Helsing had come from a pretty homogenous environment, and Grinnell, she says, “was so open to experimentation and had all kinds of people who claimed diverse kinds of identity and difference, that it was shocking to my system.”
Ultimately, Helsing says it was “powerful” attending school with students so open to defying traditional ways of thinking. Even late professor Peter Connelly’s unconventional teaching of Oedipus Rex in her First-Year Tutorial opened her eyes to new literary ideas.
It has been in that “transformative” spirit that she has approached her job as a lecturer at Harvard University Graduate School of Education and as co-director of Minds at Work, where she coaches education, business, finance, and nonprofit leaders to diagnose and overcome their resistance to change.
“Often there is something deeper involved when we find ourselves unable to confront a crisis. Our work helps people identify the underlying barriers and unconscious beliefs that we have about ourselves or the world that keep us from being able to make change or grow,” Helsing says.
The coaching that Helsing provides, which grew out of theories of adult development and learning, helps people see more clearly the obstacles in their work and personal lives and why they might struggle to face these challenges. Helsing’s coaching helps to serve as a change-agent for leadership at organizations experiencing pressure to evolve.
Her work can also help people with individual problems, such as trying to lose weight, quitting smoking, or stopping procrastination. But it can also be vital when identifying fundamental cultural beliefs and values related to important and uncomfortable issues like, for example, race in America.

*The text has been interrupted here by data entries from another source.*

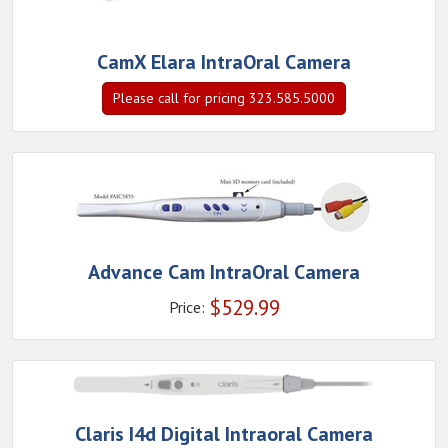
CamX Elara IntraOral Camera
Please call for pricing 323.585.5000
Advance Cam IntraOral Camera
$
529.99
Price:
Claris I4d Digital Intraoral Camera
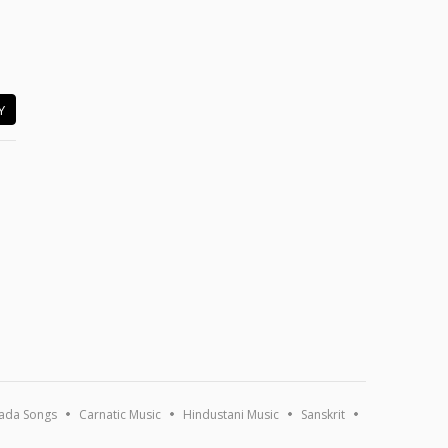
Y
ada Songs
Carnatic Music
Hindustani Music
Sanskrit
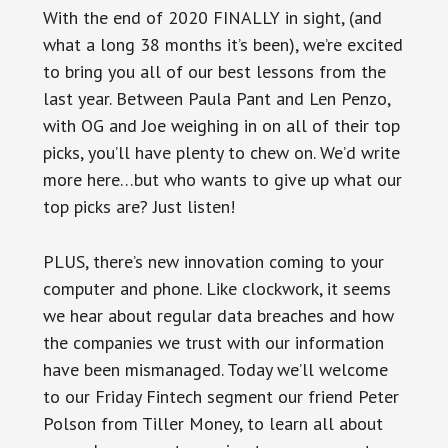
With the end of 2020 FINALLY in sight, (and
what a long 38 months it’s been), we’re excited
to bring you all of our best lessons from the
last year. Between Paula Pant and Len Penzo,
with OG and Joe weighing in on all of their top
picks, you’ll have plenty to chew on. We’d write
more here…but who wants to give up what our
top picks are? Just listen!
PLUS, there’s new innovation coming to your
computer and phone. Like clockwork, it seems
we hear about regular data breaches and how
the companies we trust with our information
have been mismanaged. Today we’ll welcome
to our Friday Fintech segment our friend Peter
Polson from Tiller Money, to learn all about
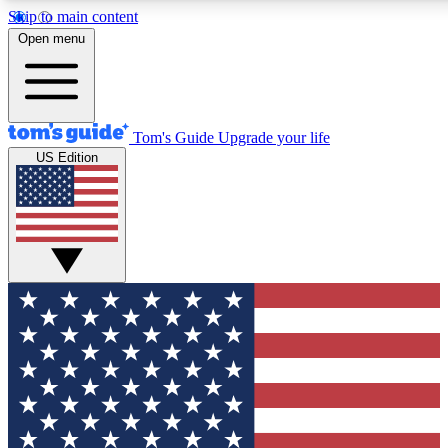
Skip to main content
12
24/7
30K+
Open menu
MEMBER FEATURES
ACCESS AVAILABLE
ACTIVE MEMBERS
Tom's Guide
Upgrade your life
US Edition
Exclusive Newsletters
Polls
Tech news direct to your inbox
Have your say in te
GET CLUB ACCESS QUICK
For the fastest way to join Tom's Guide Club enter your
email below. We'll send you a confirmation and sign you up
to our newsletter to keep you updated on all the latest news.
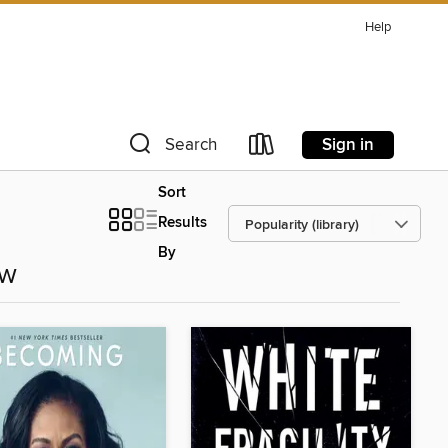
Help
Sign in
Search
Sort
Results
By
ow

“Our approach helps people begin to explore those core beliefs, where they come from, and how are they impacting their life right now,” she says. “We might ask people to do things like imagine that you find out these beliefs aren’t true. What would your life be like? What could you do? How would you think differently? How did you feel differently? When do you notice that your assumptions are operating?”
It was at Grinnell that Helsing first learned the importance of being able to deeply examine your core beliefs in order to be able to grow and flourish.
“It was fundamentally jarring to have these conversations with people who approached an issue opposite than I did or saw the world completely differently,” she says. “Being able to have a really open conversation with them taught me how considering another perspective can lead to growth.”